For much of his adult life, Paul D. Garay was part of the revolving door defined by public policy that took a lax attitude toward drunken driving.
On July 1, Minnesota inaugurates the latest in a series of ever-tougher DWI laws that aims to slam that door shut. For the third time within a decade, the state is making major changes, including one that will require some offenders to have a breath-testing ignition lockout device on any vehicle they drive.
The changes are primarily aimed at habitual offenders such as Garay, who was recently sentenced to a year in jail for his 20th drunken-driving charge.
"I've watched people that you go 'You don't have a rock-bottom, there is no rock-bottom,'" said Peter Orput, Washington County attorney. "I can throw you in the joint, you get out, you drink again, you go back in the joint."
Garay is a prime example.
On a Friday afternoon in July 2000, Garay had a date in Ramsey County District Court on yet another charge of driving while intoxicated.
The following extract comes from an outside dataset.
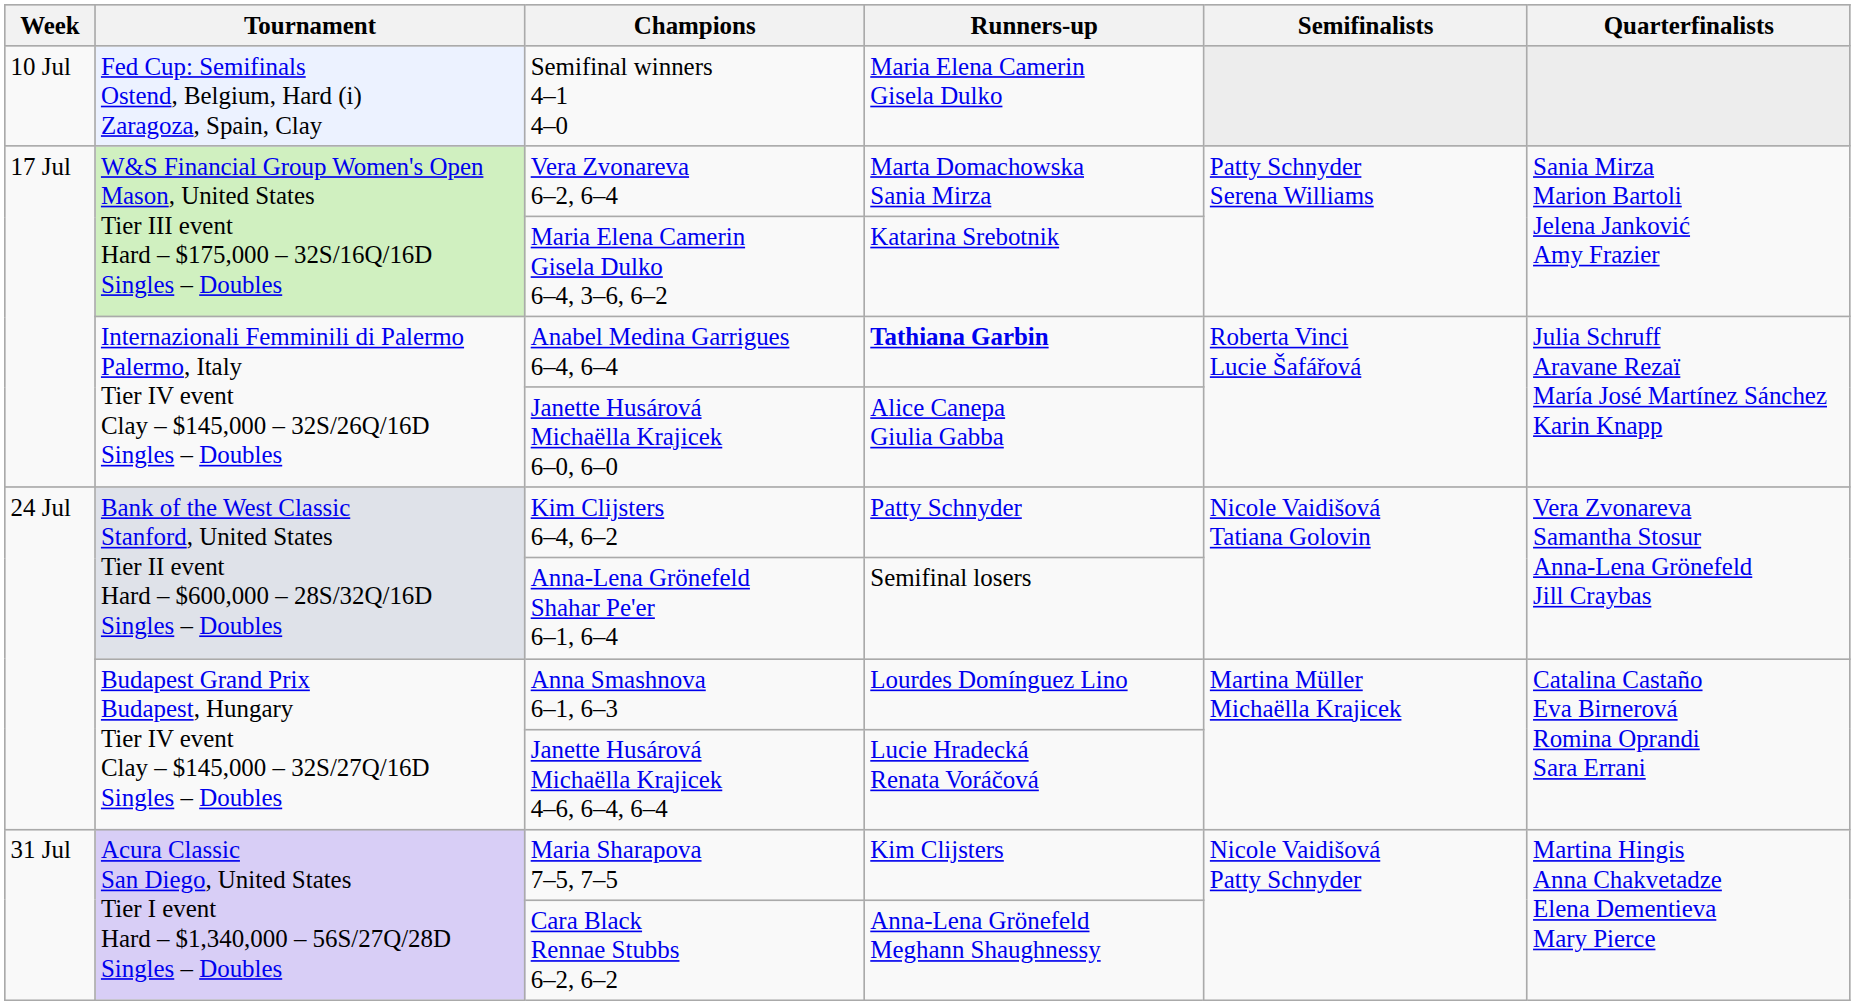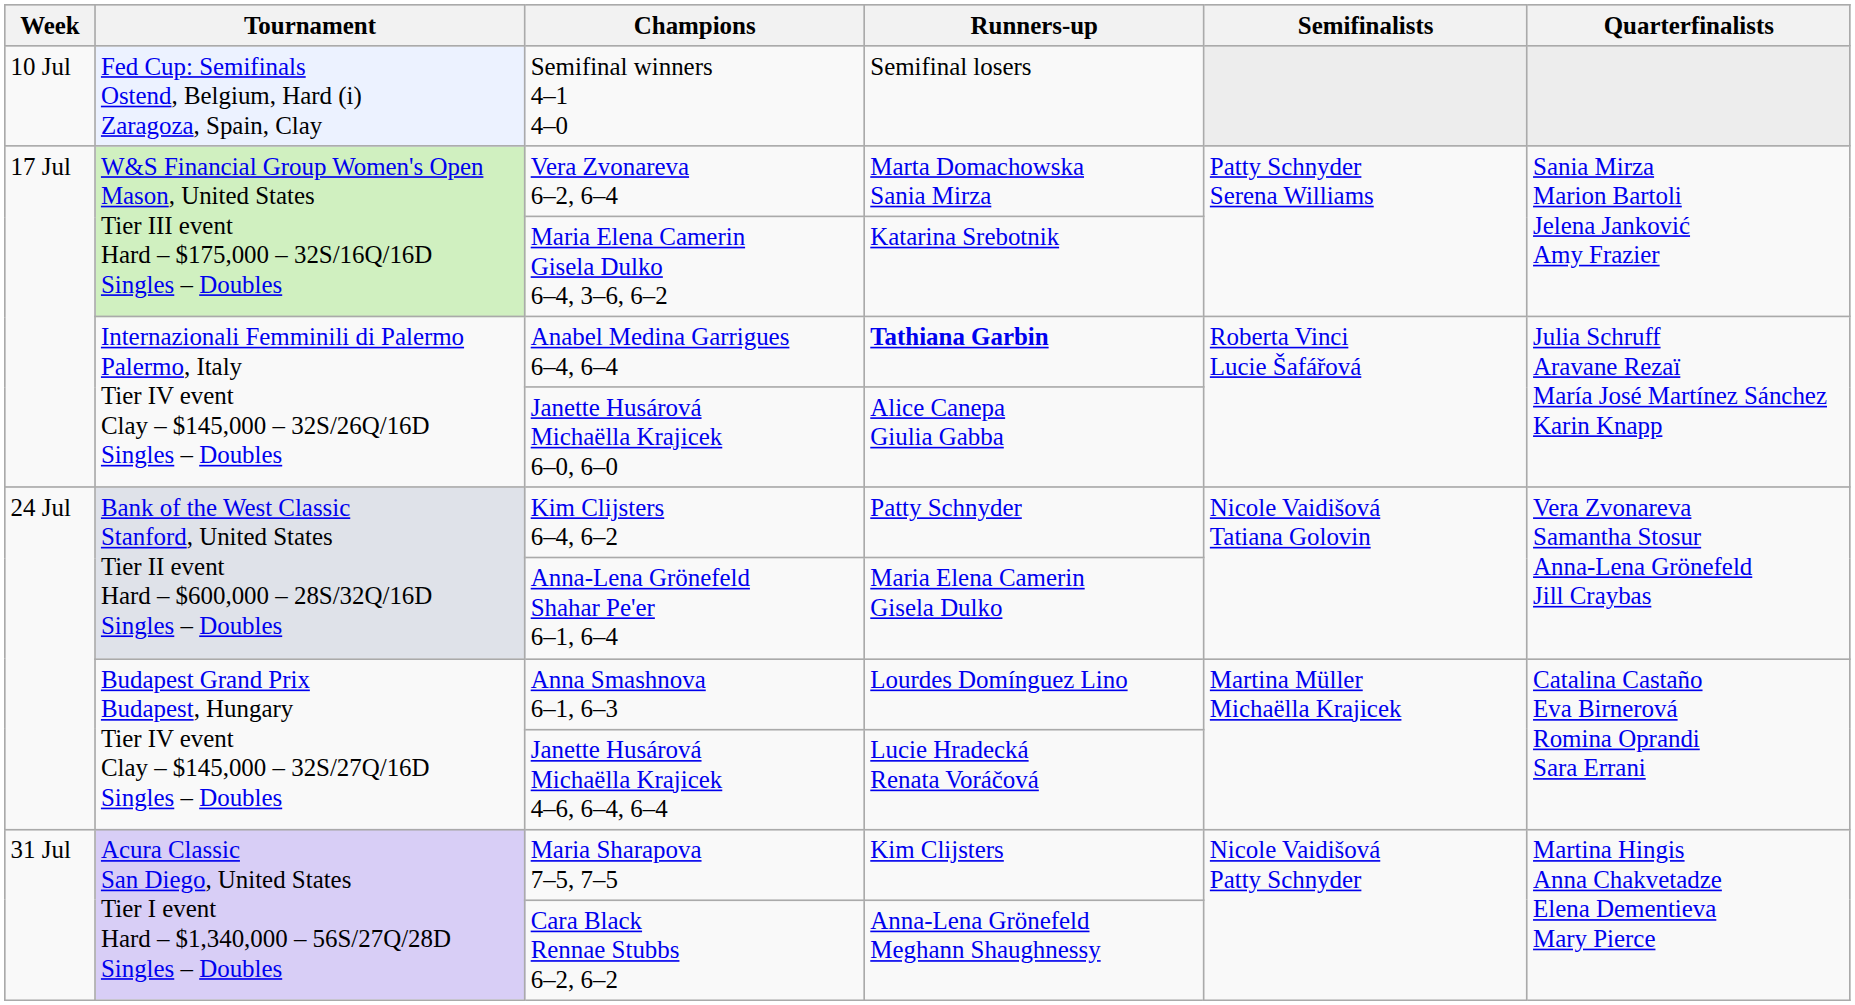Semifinal winners 4–1 4–0 | Runners-up: Maria Elena Camerin Gisela Dulko -> Semifinal losers
Anna-Lena Grönefeld Shahar Pe'er 6–1, 6–4 | Runners-up: Semifinal losers -> Maria Elena Camerin Gisela Dulko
St. Paul police had stopped him two months before. Records show he blew a 0.21 percent blood alcohol level on his breath test. The legal limit for driving in Minnesota is 0.08.
Garay, now 57, was accustomed to such encounters, part of a long history of DWI and DWI-related charges dating to when he was 20 years old.
The 2000 traffic stop yielded eight DWI-related charges, including one count of driving with a canceled license. He also was on probation from a previous drug charge, which required him to abstain from alcohol and drugs. Still, Garay was sent on his way after that court appearance.
If that arrest had happened just a couple of years later, after Minnesota began a series of major changes in its DWI laws, Garay likely would have been in jail.
Instead, just four days later, records show, Garay had another, more violent encounter with police. When stopped and asked how much he had been drinking, Garay told the officer, "Too much."
Garay's rap sheet includes DWI arrests in 1974, 1977, 1987, 1988, 1990, 1991, 1992, 1993, 1995, 1996, 1997 and 1998. After two arrests in 2000, Garay finally seemed to receive the message.
He got himself sober, said his attorney, Sam Surface. He worked hard to get his license back, along with car insurance. But on Christmas Eve 2009, the St. Paul Park man was arrested again, this time in Newport.
"I know I did wrong," he told state troopers. "... I screwed up."
Surface said Garay's decision to return to drinking was triggered by some emotional upheaval, "and he chose to react to that by drinking and then getting behind the wheel." Garay regrets his decision. "Paul didn't set out to be the poster boy for chronic drunken driving, but he is," Surface said. "And he's embarrassed by that."
Going after repeaters
Before 2002, there was no law addressing repeat drunken drivers, which is why Garay and others like him were able to rack up long arrest records. Before then, DWI was merely a gross misdemeanor. Now, four such arrests in a 10-year period mean a felony charge and serious prison time.
In Minnesota, one in 17 drivers has two or more DWI arrests, according to Brenda Thomas of Mothers Against Drunk Driving.
Four DWI arrests in 10 years "shows a pattern of complete disregard public safety," Orput said.
On July 1, first-time drunken-driving offenders who blow 0.16 percent or more, and every repeat offender, will have the option to have the breath-testing ignition lockout device on their vehicle. The device, a portable breath tester, keeps vehicles from being started if the blood-alcohol level is above 0.02 percent. They are monitored remotely.
"Will they circumvent it? I'm afraid they might," Orput said.
The devices cost $50 to install and remove, and another $100 a month to monitor, though costs could fall as their use becomes more widespread.
"It's a double-edged sword," Surface said. "It will allow people to get their driving privileges back so people can earn money and take care of their families. On the flip side, they aren't going to be cheap, and some people won't be able to pay for it."
For some people, Orput said, alcohol is simply too hazardous.
"What will it take for you to quit?" Orput said. "We've taken your car, we've thrown you in jail, we've fined the living daylights out of you, and you're still going to put that bottle to your lips?"